Automatically associated channels: SK4 , Slo1

Title: Effects of new class III antiarrhythmic drug niferidil on electrical activity in murine ventricular myocardium and their ionic mechanisms.

Authors: Denis V Abramochkin, Vladislav S Kuzmin, Leonid V Rosenshtraukh

Journal, date & volume: Naunyn Schmiedebergs Arch. Pharmacol., 2015 Oct , 388, 1105-12

PubMed link: http://www.ncbi.nlm.nih.gov/pubmed/26105002

Abstract
A new class III antiarrhythmic drug niferidil has been recently introduced as a highly effective therapy cure for cases of persistent atrial fibrillation, but ionic mechanisms of its action are still unknown. Effects of niferidil on action potential (AP) waveform and major ionic currents were studied in mouse ventricular myocardium. APs were recorded with glass microelectrodes in multicellular preparations of right ventricular wall.
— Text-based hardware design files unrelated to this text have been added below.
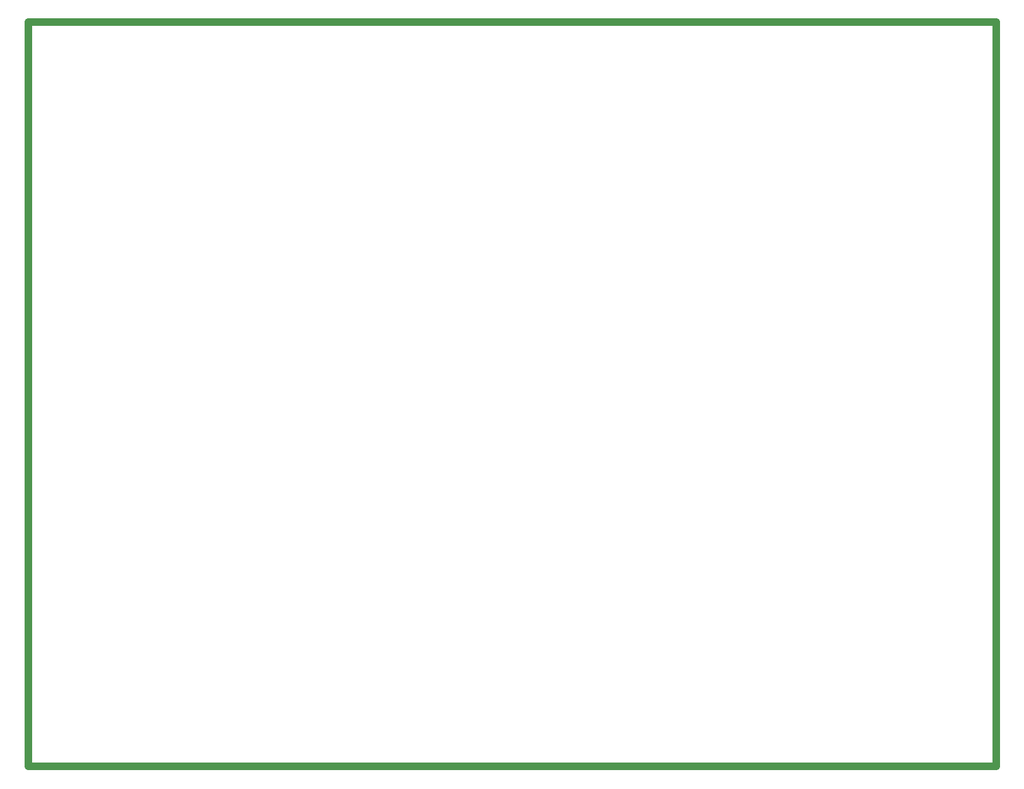
<source format=gbo>
%FSLAX24Y24*%
%MOIN*%
%ADD10C,0.0394*%
D10*
G01X0Y0D02*
X0Y39370D01*
X51181Y39370D01*
X51181Y0D01*
X0Y0D01*
M02*

</source>
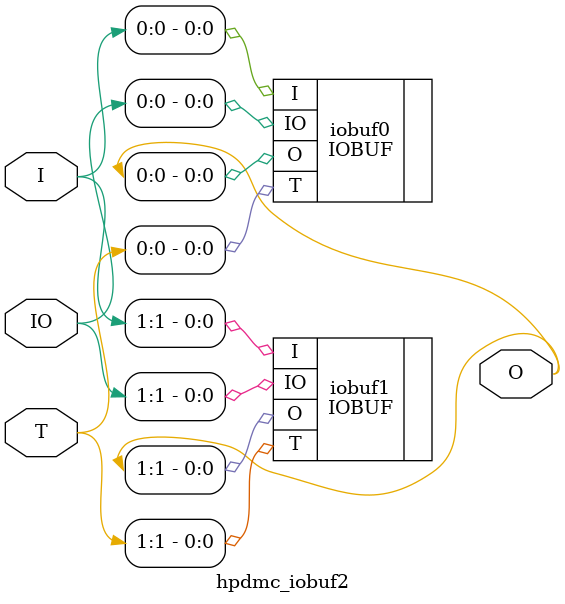
<source format=v>
/*
 * Milkymist SoC
 * Copyright (C) 2007, 2008, 2009 Sebastien Bourdeauducq
 *
 * This program is free software: you can redistribute it and/or modify
 * it under the terms of the GNU General Public License as published by
 * the Free Software Foundation, version 3 of the License.
 *
 * This program is distributed in the hope that it will be useful,
 * but WITHOUT ANY WARRANTY; without even the implied warranty of
 * MERCHANTABILITY or FITNESS FOR A PARTICULAR PURPOSE.  See the
 * GNU General Public License for more details.
 *
 * You should have received a copy of the GNU General Public License
 * along with this program.  If not, see <http://www.gnu.org/licenses/>.
 */

module hpdmc_iobuf2(
	input [1:0] T,
	input [1:0] I,
	output [1:0] O,
	inout [1:0] IO
);

IOBUF iobuf0(
	.T(T[0]),
	.I(I[0]),
	.O(O[0]),
	.IO(IO[0])
);
IOBUF iobuf1(
	.T(T[1]),
	.I(I[1]),
	.O(O[1]),
	.IO(IO[1])
);

endmodule

</source>
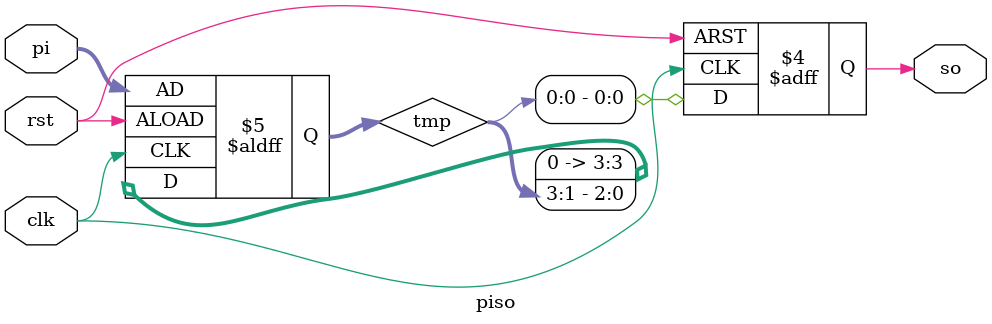
<source format=v>
module piso(clk,rst,pi,so);
input clk,rst;
input [3:0]pi;
output so;
reg so;
reg [3:0]tmp;
always@(posedge clk,posedge rst)
begin
if(rst==1'b1)
begin
so<=1'b0;
tmp<=pi;
end
else
begin
so<=tmp[0];
tmp <= tmp>>1;
end
end
endmodule

</source>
Whole-cell patch-clamp technique was used to measure K(+), Ca(2+), and Na(+) currents in isolated mouse ventricular myocytes. While 10(-7) M niferidil failed to alter the AP configuration, 10(-6) M tended to prolong APs (by 12.05 ± 1.8% at 50% of repolarization) and 10(-5) M induced significant slowing of repolarization (32.1 ± 4.9% at 50% of repolarization). Among the potassium currents responsible for AP repolarization phase, IK1 was found to be almost insensitive to niferidil. Ito demonstrated low sensitivity to niferidil with IC50 = 2.03 × 10(-4) M. IKur, which was previously hypothesized to be the main target of the drug, was more sensitive with IC50 = 6 × 10(-5) M. However, sustained delayed rectifier potassium current Iss was inhibited with even lower IC50 = 2.8 × 10(-5) M. Therefore, suppression of Iss and, second, IKur by niferidil seems to underlie the AP prolongation in mouse ventricular tissue. Niferidil also produced a modest decrease in ICaL peak amplitude (IC50≈10(-4) M), but failed to alter INa significantly. Niferidil prolongs APs in mouse ventricular myocardium mainly by inhibiting Iss and IKur K(+) currents, but not exclusively IKur, as was proposed earlier. Further investigations are required to reveal the mechanisms of niferidil action in human myocardium, where IKr is strongly expressed instead of Iss.